• 12-636-18-51
  • wydawnictwo@plantpress.pl
ogrodinfo.pl
sad24.pl
warzywa.pl
Numer 04/2004

JAK SOBIE RADZIĆ Z PACIORNICĄ?

Oprócz powszechnie znanych szkodników brokułów i kalafiorów, jakimi są: pchełki, śmietka kapuściana, bielinek kapustnik i bielinek rzepnik, piętnówka kapustnica i mszyca kapuściana, bardzo groźna w uprawach tych warzyw jest paciornica krzyżowianka (Contarinia nasturtii), mała muchówka (długości 2 mm) wyglądem przypominająca komara.

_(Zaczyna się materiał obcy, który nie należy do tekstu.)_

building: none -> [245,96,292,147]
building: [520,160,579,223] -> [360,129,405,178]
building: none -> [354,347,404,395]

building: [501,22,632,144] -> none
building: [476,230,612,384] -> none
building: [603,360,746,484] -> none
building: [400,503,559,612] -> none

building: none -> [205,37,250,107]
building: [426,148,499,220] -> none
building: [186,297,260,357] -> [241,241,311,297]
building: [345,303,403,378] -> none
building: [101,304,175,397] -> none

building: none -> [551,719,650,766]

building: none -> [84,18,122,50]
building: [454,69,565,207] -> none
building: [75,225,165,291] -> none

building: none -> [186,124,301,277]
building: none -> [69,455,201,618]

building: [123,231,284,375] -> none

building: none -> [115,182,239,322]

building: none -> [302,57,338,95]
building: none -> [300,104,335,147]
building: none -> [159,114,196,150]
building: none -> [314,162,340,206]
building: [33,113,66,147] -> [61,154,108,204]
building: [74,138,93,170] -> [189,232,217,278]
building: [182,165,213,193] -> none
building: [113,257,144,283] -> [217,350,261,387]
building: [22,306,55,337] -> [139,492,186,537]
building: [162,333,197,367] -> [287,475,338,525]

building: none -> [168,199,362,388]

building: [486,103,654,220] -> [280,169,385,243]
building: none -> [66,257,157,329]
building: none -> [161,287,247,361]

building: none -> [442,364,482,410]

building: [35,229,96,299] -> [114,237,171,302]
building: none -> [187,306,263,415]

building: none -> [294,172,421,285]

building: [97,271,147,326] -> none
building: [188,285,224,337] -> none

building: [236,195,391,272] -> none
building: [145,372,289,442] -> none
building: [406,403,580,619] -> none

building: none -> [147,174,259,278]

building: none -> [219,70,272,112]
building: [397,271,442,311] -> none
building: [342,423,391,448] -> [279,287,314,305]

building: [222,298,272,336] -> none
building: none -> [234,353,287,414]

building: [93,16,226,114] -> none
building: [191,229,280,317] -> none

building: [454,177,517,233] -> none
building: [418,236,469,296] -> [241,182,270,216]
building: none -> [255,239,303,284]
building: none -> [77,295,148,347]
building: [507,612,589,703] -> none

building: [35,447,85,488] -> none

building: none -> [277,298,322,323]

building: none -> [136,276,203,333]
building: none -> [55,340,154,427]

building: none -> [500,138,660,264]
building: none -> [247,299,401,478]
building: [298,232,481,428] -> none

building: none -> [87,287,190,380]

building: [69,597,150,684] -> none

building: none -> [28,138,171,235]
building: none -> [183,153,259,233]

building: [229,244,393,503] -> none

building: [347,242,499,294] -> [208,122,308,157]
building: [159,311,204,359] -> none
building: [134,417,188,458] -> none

Skala jej żerowania w niektórych rejonach nasila się z roku na rok. W ubiegłym sezonie o jej szkodliwości przekonali się, między innymi, producenci kalafiorów i brokułów z okolic Leżajska. W rejonie tym od lat prowa­dzona jest intensywna uprawa warzyw, z dużym udziałem kapustnych. Wcześniej paciornica nie stanowiła tam większego zagrożenia. W ubiegłym roku warunki klimatyczne bardzo jednak sprzyjały rozwojowi tego szkodnika i wystąpił on w dużym nasileniu. Całkowicie zaskoczyło to producentów, w związku z czym nie wykonano żadnych zabiegów profilaktycznych. Opryskiwanie środkami owadobójczymi przeprowadzone po zauważeniu żerowania szkodnika okazało się mało skuteczne, tym bardziej, że temperatura nocą była dość wysoka. W efekcie, udało się zebrać najwyżej 40–50% zaplanowanego plonu, głównie z roślin niezaatakowanych przez szkodnika (niekorzystny wpływ miała także susza, która ograniczyła ilość róż dobrej jakości).

Uszkodzenia

Szkody wyrządzane są przez niewielkie larwy — zaledwie 3-milimetrowej długości — żerujące na wierzchołku rośliny i uszkadzające stożek wzrostu (fot. 1). Uniemożliwia to rozwój róży głównej lub też — w przypadku słabszego uszkodzenia — powoduje jej silną deformac­ję (fot. 2). Najczęściej skutki żerowania szkodnika widoczne są w postaci blizn pokrytych warstwą korkową, ale czasem niewielkie uszkodzenia są zasklepiane bez pojawienia się widocznych blizn (fot. 3). Roś­liny silnie uszkodzone przez szkodnika atakowane są często przez choroby gnilne. Walka z paciornicą jest trudniejsza niż z wieloma innymi szkodnikami, gdyż rośliny oglądane z pewnej odległości sprawiają wrażenie nieuszkodzonych, dopiero w środku rozety liściowej można zauważyć ślady żerowania — wierzchołkowe liście są charakterys­tycznie poskręcane, a ich powierzchnia jest silnie zredukowana (fot. 4). W tym momencie jest już niestety za późno na interwencję, dlatego należy dołożyć wszelkich starań, aby nie dopuścić do złożenia jaj przez muchówkę i do rozwoju jej larw.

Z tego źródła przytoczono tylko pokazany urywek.